O Bispo não poupa nem uns juízos políticos sobre o papel das potências estrangeiras. A Europa? “Esperávamos uma atitude mais independente em relação a outras potências [os EUA]”. A Rússia? “Desde quando interveio, o Isis perdeu um quarto do seu território. O papel de Moscou foi sobretudo o de forçar as partes à negociação: seja em Genebra, seja no território onde diversas aldeias rejeitam a presença dos islamistas e pedem a reconciliação com Damasco (às vezes espontaneamente, às vezes sob a ameaça de bombardeio dos russos)”. O embargo? “Além do mais, impede aos sírios do exterior enviar ajudas. É quase um crime, que aumenta a miséria do povo”.
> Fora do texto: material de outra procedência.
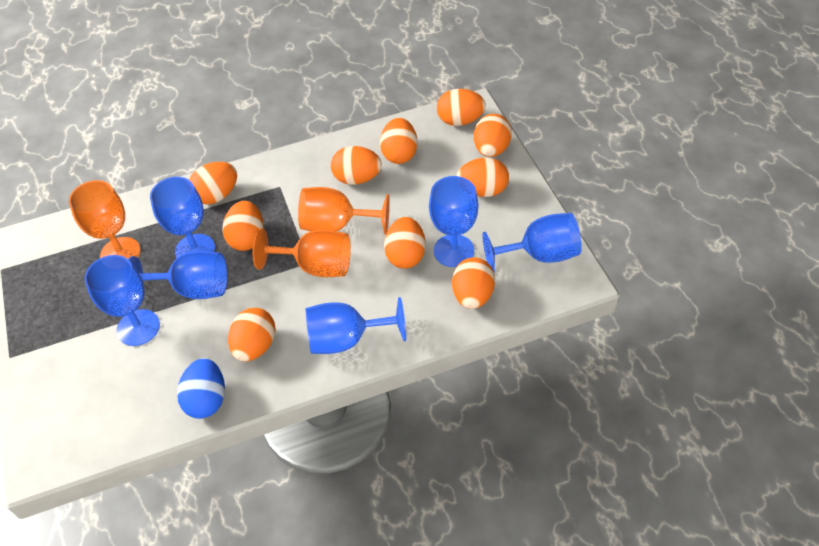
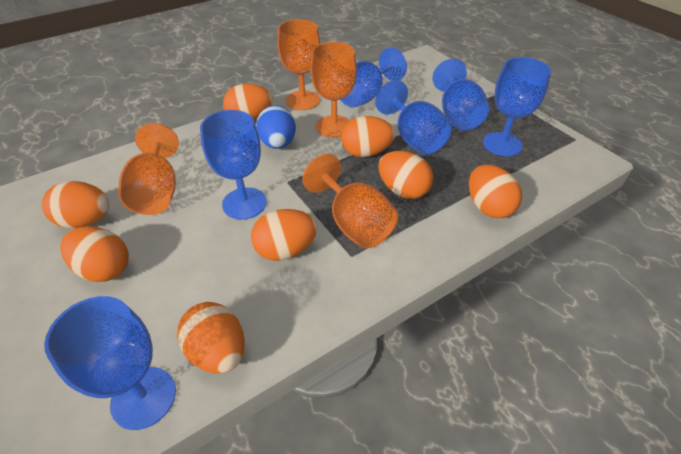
orange egg: 10 -> 8
orange goblet: 3 -> 4

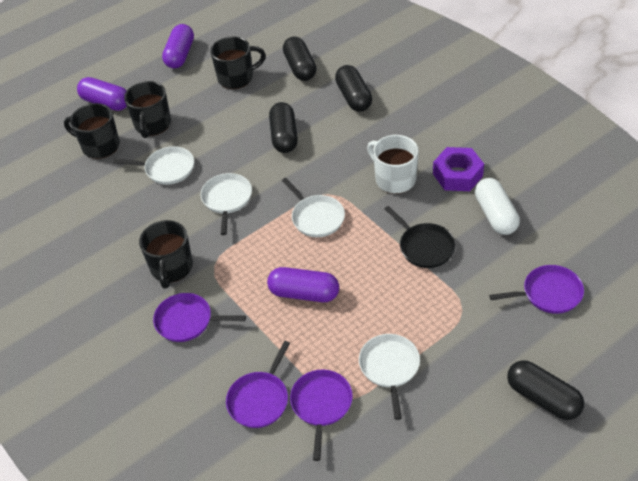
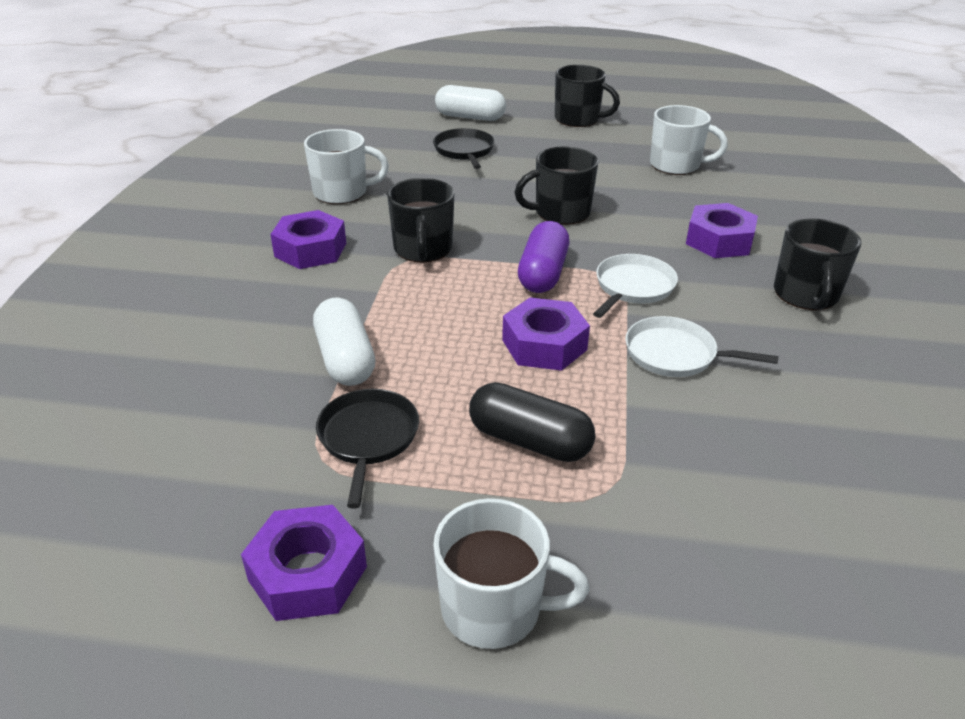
black capsule: 4 -> 1
black pan: 1 -> 2
purple capsule: 3 -> 1
purple nut: 1 -> 4
purple pan: 4 -> 0
white capsule: 1 -> 2
white mug: 1 -> 3
white pan: 4 -> 2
Mas não é uma novidade que a política e os Estados si comportem da forma que não deveriam. A novidade é aquele pequeno rebanho, assim o chama o Bispo, que entra no sexto ano de guerra sem medo de falar de perdão, mesmo para os terroristas do Isis: “Não todos, mas ao menos oitenta por cento diz que reza pela conversão deles”. É a reviravolta das lógicas humanas. Do mesmo modo como ocorre acerca da leitura que Abou Khazen faz do encontro em Cuba entre o Papa Francisco e o patriarca de Moscou Kirill: “Talvez com o nosso sofrimento contribuímos, sem sabê-lo, para a reaproximação das Igrejas”. Ou então a admiração do próprio Bispo ao observar um crescente interesse pela comunidade cristã que o leva a dizer à plateia dos milaneses: “Peço-lhes que orem por nós, a fim de que possamos refletir o verdadeiro rosto de Cristo, de modo que os outros possam ver por meio de nós aquilo que estão buscando verdadeiramente”.